His goal is similar to the Make-a-Wish Foundation. He wants to make dreams come true for the families of the fallen.

"If somebody passes away, I'd love to be able to contact the family and asked them if there's something they dreamt about doing, if there's something that the person was passionate about...and ultimately, fulfill that dream," told WDEL. 

He said many of the firefighters with WFD have second jobs or have their own business on the side in an effort to work towards their goals.

"If there was something that you guys were working towards, you were dreaming about taking your family somewhere, I'd like to honor that person by saying 'alrighty, well, let's do that. I'd love to send you there; I'd love to do everything for you. Just tell me when you want to go and where you want to go."

Project Lakeview's slogan will be Honoring Dreams of the Fallen.

While money isn't everything, he said honoring the memory of a loved one by doing something they had planned to do with that person can be healing.

"After somebody passes away, unfortunately, you're bombarded by so many things, and so many people want to talk to you. With line of duty deaths, the news always wants to talk to people, if I can get the family away and just let them be away with the family and let them begin to heal on their own without having to deal with the stresses of everyday life, for a week or 10 days, whatever I could do, I think that would be very important too.
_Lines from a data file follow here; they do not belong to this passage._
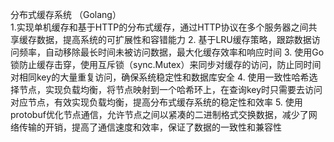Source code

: 分布式缓存系统   （Golang）                                                 	
1.实现单机缓存和基于HTTP的分布式缓存，通过HTTP协议在多个服务器之间共享缓存数据，提高系统的可扩展性和容错能力
2. 基于LRU缓存策略，跟踪数据访问频率，自动移除最长时间未被访问数据，最大化缓存效率和响应时间
3. 使用Go锁防止缓存击穿，使用互斥锁（sync.Mutex）来同步对缓存的访问，防止同时间对相同key的大量重复访问，确保系统稳定性和数据库安全
4. 使用一致性哈希选择节点，实现负载均衡，将节点映射到一个哈希环上，在查询key时只需要去访问对应节点，有效实现负载均衡，提高分布式缓存系统的稳定性和效率
5. 使用protobuf优化节点通信，允许节点之间以紧凑的二进制格式交换数据，减少了网络传输的开销，提高了通信速度和效率，保证了数据的一致性和兼容性
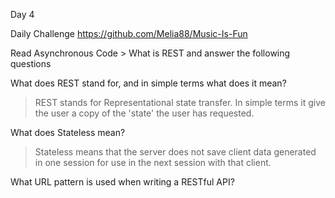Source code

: Day 4

Daily Challenge https://github.com/Melia88/Music-Is-Fun

Read Asynchronous Code > What is REST and answer the following questions

What does REST stand for, and in simple terms what does it mean?
> REST stands for Representational state transfer. In simple terms it give the user a copy of the 'state' the user has requested.

What does Stateless mean?
>Stateless means that the server does not save client data generated in one session for use in the next session with that client. 

What URL pattern is used when writing a RESTful API?
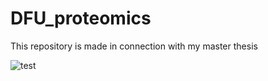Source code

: # DFU_proteomics

This repository is made in connection with my master thesis

![test](du_proteomics.png)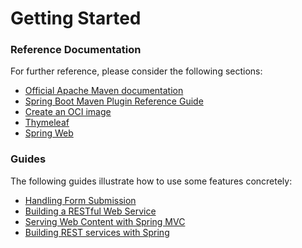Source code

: # Getting Started

### Reference Documentation
For further reference, please consider the following sections:

* [Official Apache Maven documentation](https://maven.apache.org/guides/index.html)
* [Spring Boot Maven Plugin Reference Guide](https://docs.spring.io/spring-boot/docs/2.6.9/maven-plugin/reference/html/)
* [Create an OCI image](https://docs.spring.io/spring-boot/docs/2.6.9/maven-plugin/reference/html/#build-image)
* [Thymeleaf](https://docs.spring.io/spring-boot/docs/2.6.9/reference/htmlsingle/#web.servlet.spring-mvc.template-engines)
* [Spring Web](https://docs.spring.io/spring-boot/docs/2.6.9/reference/htmlsingle/#web)

### Guides
The following guides illustrate how to use some features concretely:

* [Handling Form Submission](https://spring.io/guides/gs/handling-form-submission/)
* [Building a RESTful Web Service](https://spring.io/guides/gs/rest-service/)
* [Serving Web Content with Spring MVC](https://spring.io/guides/gs/serving-web-content/)
* [Building REST services with Spring](https://spring.io/guides/tutorials/rest/)

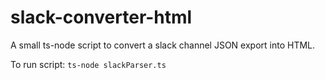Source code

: # slack-converter-html
A small ts-node script to convert a slack channel JSON export into HTML.

To run script: `ts-node slackParser.ts`
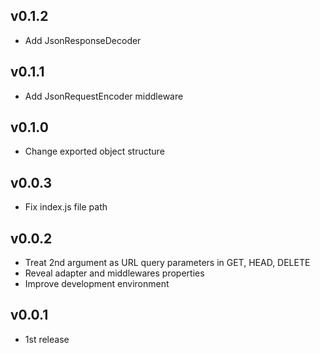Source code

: ## v0.1.2
- Add JsonResponseDecoder

## v0.1.1
- Add JsonRequestEncoder middleware

## v0.1.0
- Change exported object structure

## v0.0.3
- Fix index.js file path

## v0.0.2
- Treat 2nd argument as URL query parameters in GET, HEAD, DELETE
- Reveal adapter and middlewares properties
- Improve development environment

## v0.0.1
- 1st release
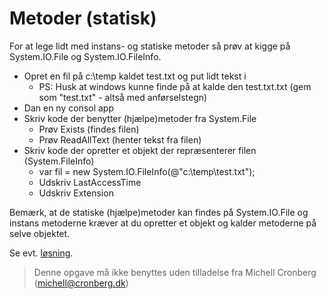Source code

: ﻿# Metoder (statisk)

For at lege lidt med instans- og statiske metoder så prøv at kigge på System.IO.File og System.IO.FileInfo.

* Opret en fil på c:\temp kaldet test.txt og put lidt tekst i
  - PS: Husk at windows kunne finde på at kalde den test.txt.txt (gem som "test.txt" - altså med anførselstegn)
* Dan en ny consol app
* Skriv kode der benytter (hjælpe)metoder fra System.File
  - Prøv Exists (findes filen)
  - Prøv ReadAllText (henter tekst fra filen)
* Skriv kode der opretter et objekt der repræsenterer filen (System.FileInfo) 
  * var fil = new System.IO.FileInfo(@"c:\temp\test.txt");
  * Udskriv LastAccessTime 
  * Udskriv Extension

Bemærk, at de statiske (hjælpe)metoder kan findes på System.IO.File og instans metoderne kræver at du opretter et objekt og kalder metoderne på selve objektet.

Se evt. [løsning](https://github.com/devcronberg/undervisning-cs-opgaver/blob/master/Metoder-statisk/Program.cs).
<!-- footerstart -->
> Denne opgave må ikke benyttes uden tilladelse fra Michell Cronberg (michell@cronberg.dk)
<!-- footerslut -->
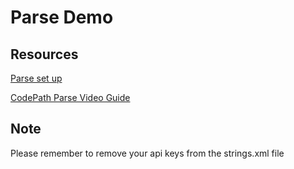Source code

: # Parse Demo

## Resources
[Parse set up](https://www.back4app.com/docs/android/parse-android-sdk)

[CodePath Parse Video Guide](https://www.youtube.com/watch?v=TKIgy8ZCCvs&list=PLrT2tZ9JRrf4EVXhKeIGsNznHsznmWjlv&index=2)

## Note
Please remember to remove your api keys from the strings.xml file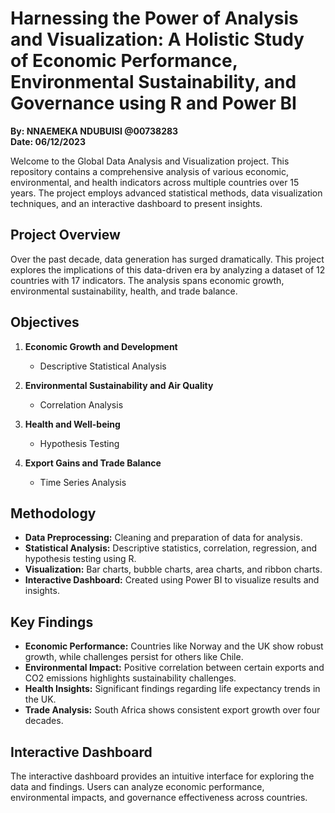 # Harnessing the Power of Analysis and Visualization: A Holistic Study of Economic Performance, Environmental Sustainability, and Governance using R and Power BI

**By: NNAEMEKA NDUBUISI @00738283**  
**Date: 06/12/2023**

Welcome to the Global Data Analysis and Visualization project. This repository contains a comprehensive analysis of various economic, environmental, and health indicators across multiple countries over 15 years. The project employs advanced statistical methods, data visualization techniques, and an interactive dashboard to present insights.

## Project Overview

Over the past decade, data generation has surged dramatically. This project explores the implications of this data-driven era by analyzing a dataset of 12 countries with 17 indicators. The analysis spans economic growth, environmental sustainability, health, and trade balance.

## Objectives

1. **Economic Growth and Development**
   - Descriptive Statistical Analysis

2. **Environmental Sustainability and Air Quality**
   - Correlation Analysis

3. **Health and Well-being**
   - Hypothesis Testing

4. **Export Gains and Trade Balance**
   - Time Series Analysis

## Methodology

- **Data Preprocessing:** Cleaning and preparation of data for analysis.
- **Statistical Analysis:** Descriptive statistics, correlation, regression, and hypothesis testing using R.
- **Visualization:** Bar charts, bubble charts, area charts, and ribbon charts.
- **Interactive Dashboard:** Created using Power BI to visualize results and insights.

## Key Findings

- **Economic Performance:** Countries like Norway and the UK show robust growth, while challenges persist for others like Chile.
- **Environmental Impact:** Positive correlation between certain exports and CO2 emissions highlights sustainability challenges.
- **Health Insights:** Significant findings regarding life expectancy trends in the UK.
- **Trade Analysis:** South Africa shows consistent export growth over four decades.

## Interactive Dashboard

The interactive dashboard provides an intuitive interface for exploring the data and findings. Users can analyze economic performance, environmental impacts, and governance effectiveness across countries.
Normally, when you go on a vacation, you try to make it memorable, so if we can do on behalf of somebody and make it to where it's so special because it's something they wanted to do, and essentially, it gives them the time to get away and begin the healing process.

So many times you go to funerals...when it's a very close family member, it's always just kind of a blur, but if I can get a family together and take them to a place that they were dreaming about, let them build that memory on behalf of their significant other, really focus on beginning to heal and building bonds back together."

Founded in October of 2020, Project Lakeview's fundraising efforts are in the early stages. At first, dreams will be fulfilled for local first responders, but Risden hopes to one day launch nationally. 

"We do have dream--a very big dream--it's going to take some work, and we're just starting to get our name out there right now," he said. "As we begin to grow, we do want to become a national name. I want to do any first responder--police, fire, EMS. I have an ultimate dream of one day being able to do any first responder across the country."

A separate firefighter effort is raising money for a memorial that will be unveiled at 1927 Lakeview Road on September 24, 2021, the five-year-anniversary of the fatal fire.